When Acton first began making models out of matchsticks, he did not make curves or shapes. Upon his daughter’s persistence, however, he eventually made Pinocchio, realizing that he could use pliers to curve the sticks. Since then, he’s started many projects, many of them standing in the Matchstick Marvels Museum in Gladbrook.

Other models, some of which have been temporarily displayed in the Matchstick Marvels Museum, he has sold to Ripley’s Believe It Or Not! museums across the world. Now, since retiring from his job as a professional career counselor, he builds matchstick models full time.

“I love working with my hands. I [used to be in a] job where I don’t use my hands or build or really see what I’ve done at the end of the day,” Acton told IPTV. “But my personality, I’m one that likes to see what I’ve done at the end of the day. And I get a great deal of satisfaction out of that and I don’t think I’ll ever lose that.”

His first creation was a small, high-steepled church. When he began, he bought regular matches from the supermarket, cutting the sulfur tip off of each one. His only tools were a razor blade, a piece of sandpaper, a bottle of Elmer’s glue and, of course, the matches.

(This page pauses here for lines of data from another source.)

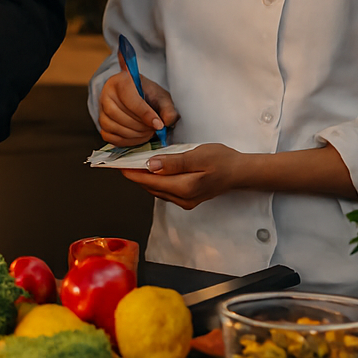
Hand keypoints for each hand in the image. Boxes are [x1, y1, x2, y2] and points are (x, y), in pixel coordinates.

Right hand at [98, 57, 178, 145]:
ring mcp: (101, 110)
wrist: (142, 99)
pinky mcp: (102, 124)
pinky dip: (126, 141)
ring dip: (133, 134)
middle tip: (154, 129)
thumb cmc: (150, 96)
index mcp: (120, 81)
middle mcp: (106, 94)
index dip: (143, 113)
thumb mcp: (162, 98)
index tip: (158, 124)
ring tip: (148, 133)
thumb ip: (168, 109)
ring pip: (111, 125)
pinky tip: (138, 137)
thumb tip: (167, 121)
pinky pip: (109, 137)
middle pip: (116, 113)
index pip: (127, 98)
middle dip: (138, 125)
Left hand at [121, 143, 247, 208]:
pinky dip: (154, 180)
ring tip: (131, 163)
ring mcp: (185, 201)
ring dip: (143, 178)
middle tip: (120, 161)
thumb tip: (151, 165)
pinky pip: (164, 190)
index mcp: (184, 188)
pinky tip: (149, 170)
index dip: (132, 173)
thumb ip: (173, 162)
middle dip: (135, 175)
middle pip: (150, 187)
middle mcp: (182, 199)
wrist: (240, 172)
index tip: (117, 164)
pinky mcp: (187, 198)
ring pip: (156, 189)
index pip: (150, 181)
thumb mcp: (197, 156)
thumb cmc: (222, 160)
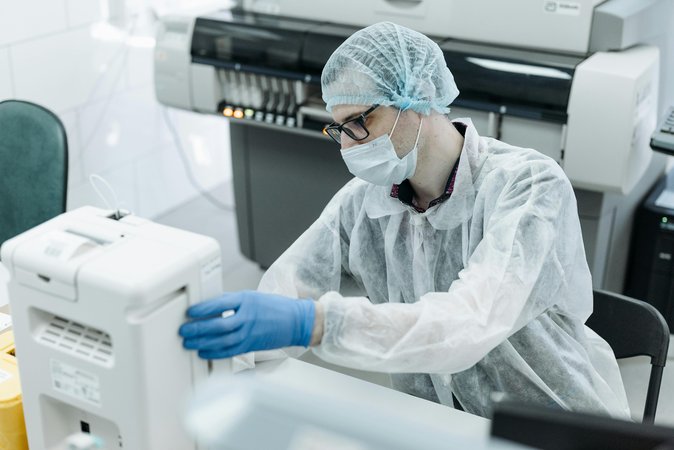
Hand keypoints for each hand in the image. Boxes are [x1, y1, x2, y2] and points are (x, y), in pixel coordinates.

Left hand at [178, 290, 314, 358]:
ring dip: (202, 343)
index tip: (190, 312)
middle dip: (197, 329)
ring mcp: (250, 333)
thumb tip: (209, 305)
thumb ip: (232, 301)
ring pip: (222, 340)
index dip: (202, 309)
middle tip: (184, 331)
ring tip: (189, 343)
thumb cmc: (275, 308)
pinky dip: (215, 353)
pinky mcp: (251, 346)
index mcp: (247, 301)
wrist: (295, 321)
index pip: (220, 304)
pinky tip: (204, 353)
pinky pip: (230, 351)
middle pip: (218, 325)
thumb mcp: (252, 297)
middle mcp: (248, 317)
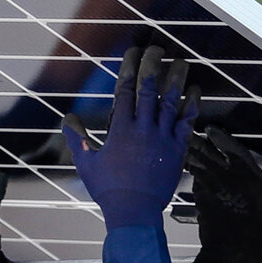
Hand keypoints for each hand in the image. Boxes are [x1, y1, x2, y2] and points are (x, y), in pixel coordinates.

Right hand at [62, 45, 199, 228]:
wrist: (134, 212)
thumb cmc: (108, 190)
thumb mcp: (86, 164)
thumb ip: (76, 138)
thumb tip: (67, 119)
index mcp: (120, 130)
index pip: (125, 91)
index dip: (129, 68)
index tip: (133, 53)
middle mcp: (142, 129)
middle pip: (149, 89)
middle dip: (152, 66)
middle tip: (156, 49)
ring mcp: (162, 139)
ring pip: (171, 102)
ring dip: (176, 80)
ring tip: (180, 63)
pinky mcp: (176, 150)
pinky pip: (187, 123)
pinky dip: (192, 106)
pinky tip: (195, 92)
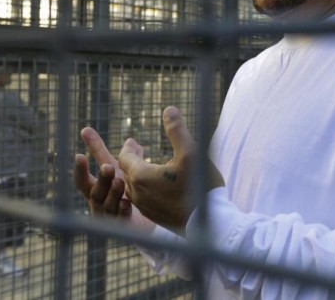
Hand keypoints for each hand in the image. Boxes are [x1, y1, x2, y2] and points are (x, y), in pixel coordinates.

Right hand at [74, 127, 154, 231]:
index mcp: (95, 190)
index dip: (80, 170)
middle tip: (108, 167)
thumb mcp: (113, 170)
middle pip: (96, 193)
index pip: (83, 181)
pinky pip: (122, 220)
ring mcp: (110, 217)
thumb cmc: (122, 191)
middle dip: (102, 180)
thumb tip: (105, 133)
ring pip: (108, 206)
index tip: (80, 155)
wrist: (141, 218)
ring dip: (113, 193)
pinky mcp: (124, 226)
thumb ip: (103, 152)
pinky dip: (122, 211)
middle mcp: (99, 204)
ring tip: (119, 181)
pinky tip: (127, 202)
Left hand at [118, 106, 224, 232]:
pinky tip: (156, 186)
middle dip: (129, 159)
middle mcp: (137, 194)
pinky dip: (143, 188)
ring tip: (145, 167)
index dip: (129, 147)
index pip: (124, 157)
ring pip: (133, 187)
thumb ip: (177, 131)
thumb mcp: (192, 153)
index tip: (133, 142)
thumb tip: (168, 109)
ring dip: (135, 174)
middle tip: (136, 150)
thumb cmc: (200, 187)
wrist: (209, 225)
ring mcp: (145, 208)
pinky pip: (141, 199)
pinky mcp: (154, 217)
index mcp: (141, 176)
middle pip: (126, 172)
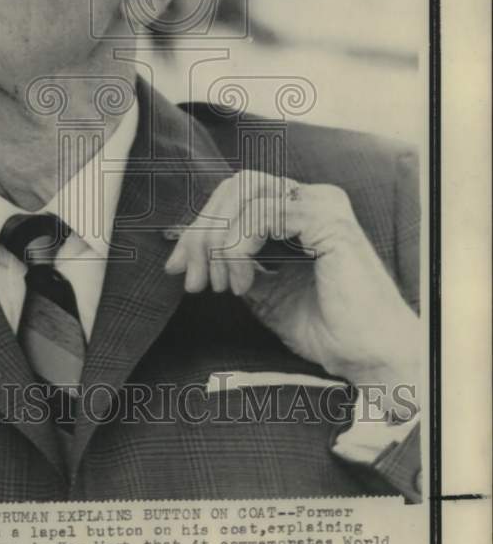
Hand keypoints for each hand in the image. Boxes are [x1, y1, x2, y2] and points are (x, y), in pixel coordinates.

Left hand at [165, 171, 419, 400]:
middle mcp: (311, 197)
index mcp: (299, 209)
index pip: (236, 194)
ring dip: (219, 241)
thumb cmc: (324, 327)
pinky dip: (240, 248)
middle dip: (203, 230)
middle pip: (236, 186)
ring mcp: (322, 204)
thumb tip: (184, 251)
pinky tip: (242, 283)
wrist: (366, 357)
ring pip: (245, 195)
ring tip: (220, 285)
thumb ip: (231, 263)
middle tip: (191, 277)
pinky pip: (263, 215)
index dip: (201, 225)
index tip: (177, 267)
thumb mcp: (262, 290)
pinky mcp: (328, 220)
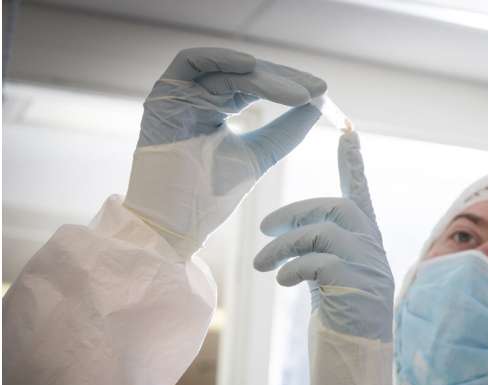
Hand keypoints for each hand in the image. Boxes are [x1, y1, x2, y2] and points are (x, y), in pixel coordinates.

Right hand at [124, 47, 325, 256]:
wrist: (175, 221)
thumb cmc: (211, 195)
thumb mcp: (260, 155)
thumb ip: (287, 131)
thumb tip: (318, 106)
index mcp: (216, 108)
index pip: (257, 84)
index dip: (289, 84)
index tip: (322, 93)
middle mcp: (197, 96)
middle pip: (245, 73)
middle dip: (284, 79)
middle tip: (315, 90)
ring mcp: (180, 93)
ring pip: (227, 69)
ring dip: (265, 77)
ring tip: (297, 94)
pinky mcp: (163, 94)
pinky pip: (190, 61)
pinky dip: (221, 58)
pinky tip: (251, 66)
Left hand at [254, 131, 393, 342]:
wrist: (354, 377)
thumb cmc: (337, 332)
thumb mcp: (326, 286)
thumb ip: (320, 255)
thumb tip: (293, 234)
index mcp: (366, 248)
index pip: (361, 196)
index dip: (353, 164)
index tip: (347, 131)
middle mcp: (374, 255)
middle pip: (338, 207)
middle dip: (296, 211)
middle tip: (264, 228)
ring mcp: (370, 273)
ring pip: (325, 233)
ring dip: (284, 245)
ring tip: (260, 266)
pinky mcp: (358, 292)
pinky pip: (320, 263)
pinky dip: (293, 266)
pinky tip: (280, 281)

“I just continued from there and got more and more intricate and detailed. And the scale of the model went from inches into feet, and from hundreds of matchsticks into thousands of matchsticks, and just continued to evolve,” Acton told IPTV. “Before I’d get one model done, I’d have four or five ideas for other things I wanted to see if I could make.”

Pat Acton makes wildly detailed models out of matchsticks, like the model of Notre Dame above. Contributed photo.

Although matchsticks are being sold in fewer and fewer stores, it has not stopped Acton. His model Steampunk “Plane Loco” is his biggest by far, using over a million matches — 1,029,000 to be exact.

“I tell people that I’m going to have to learn how to make things out of BIC lighters because [matches] pretty much are a thing of the past,” Acton said in the interview with IPTV.

Acton has received lots of praise and attention for his models, but he said that his family keeps him humble. Sometimes, when someone calls attention to the patience it takes to glue thousands and thousands of matches together, his wife “reminds people there’s all kinds of patience.”

“When you get in closely and you look and you start seeing the number of matchsticks, and people start imagining the hours it would take to glue those thousands of matchsticks together, they’re just fascinated by it,” Acton told IPTV. “It gives a person a very big head. I think I’m just pretty neat when I walk away from those shows, but I come home and my family lets me know right away that I’m just dad.”